The massive surge in the maternal hormone oxytocin that occurs during
delivery might help protect newborns against brain damage, a new study
in rats suggests.

Researchers say the findings should encourage scientists to
investigate whether elective caesarean sections, which lack this
oxytocin surge, disrupt normal brain development.

Yehezkel Ben-Ari, a neuroscientist at the Mediterranean Institute of
Neurobiology in Marseille, France, and colleagues compared brain
tissue samples from rat pups born naturally or by caesarean section.
Brain cells from the naturally born pups did not fire in response to
the nerve signalling chemical GABA, the researchers found.

By comparison, at least 50% of the sampled cells from rats delivered
by caesareans responded to the GABA signals.

When the team gave pregnant rats atosiban -- a drug that specifically
blocks oxytocin's effects -- the brain cells from these rats were
easily excited by GABA. This revealed that oxytocin was the hormone
that made neurons from naturally delivered pups less receptive to

Natural safety net

Oxytocin levels surge dramatically during labour -- partly due to the
pressure exerted by the baby's head on the cervix -- along with other
hormones such as prostaglandins.

Ben-Ari believes that by "quieting" cells, oxytocin may prevent brain
damage due to oxygen deprivation that can occur during labour. In
fact, they found that the brain cells of rat pups delivered naturally
lived for an hour when placed in a solution that lacked oxygen. Brain
cells from pups with a mother whose oxytocin was blocked by atosiban
lived only 40 minutes.

By making cells less responsive, oxytocin reduces the oxygen they
require for energy production, the team says. The hormone could
provide a natural, temporary safety net to avoid damage from lengthy
or difficult deliveries, says Ben-Ari.

"It's like putting a television in standby mode to reduce energy
consumption," explains team member Rustem Khazipov.

Missing out?

Intense exposure to oxytocin during natural delivery might also
encourage brain cell maturation, says Ben-Ari. He wonders if babies
born by elective caesarean section miss out. "I think the oxytocin and
other hormones the mother is providing are important -- we should not
ignore them," he says.

In many places the rate of caesarean deliveries is going up.

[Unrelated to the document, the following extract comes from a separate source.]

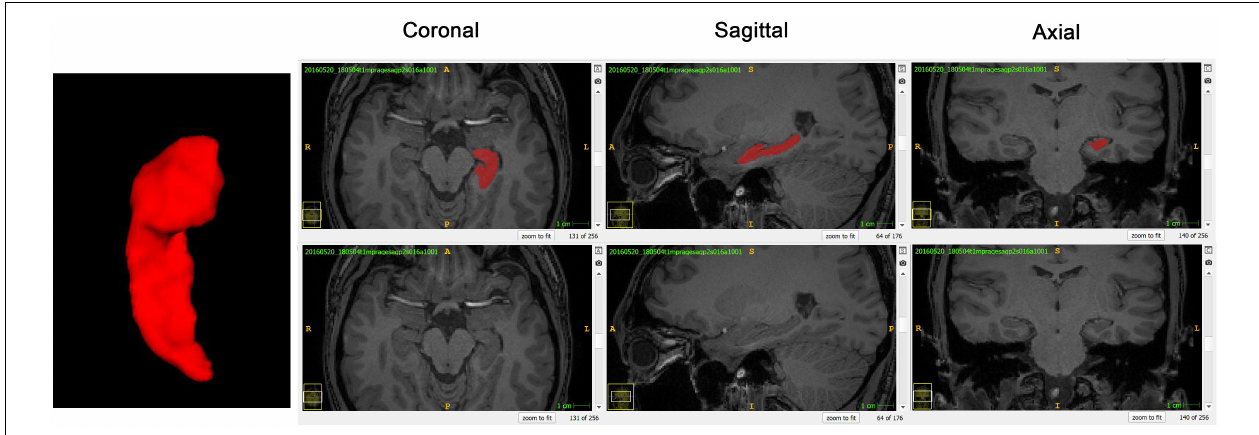
FIGURE 1 | A normal sighted subject was taken as the example to show segmentation and surface reconstruction of the left hippocampal formation (HF) using the ITK-SNAP software. The 3D reconstructed HF and the coronal, sagittal, and axial planes were displayed from left to right, respectively.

According
to the US National Institutes of Health, the rate has increased 40%
over the last decade and now accounts for three deliveries in every
10. This is partly due to a rise in the number of women having
elective caesareans, rather than for emergency delivery purposes.

"This is exactly the kind of study that gives me pause," says Carol
Sakala, director of programs at the New York-based Childbirth
Connection, a maternity care advocacy group. "We have grave concerns
about the trend for caesareans," says Sakala. "Instead of going full-
steam ahead, shouldn't we be calling on the precautionary principle?"

But others say it is too soon to view these findings as reason to
avoid c-sections wherever possible. "It is premature to translate
these findings into clinical practice for women," says Cynthia
Chazotte at the Albert Einstein College of Medicine in New York.

"While the fetuses delivered by elective caesarean will not have the
protective effect of oxytocin, they presumably will not be at the same
risk for [oxygen deprivation] as fetuses exposed to the stresses of
labour," says Ashley Roman at the New York University School of
Medicine. "I don't think that these results can be used to counsel
patients against elective caesarean delivery," she adds.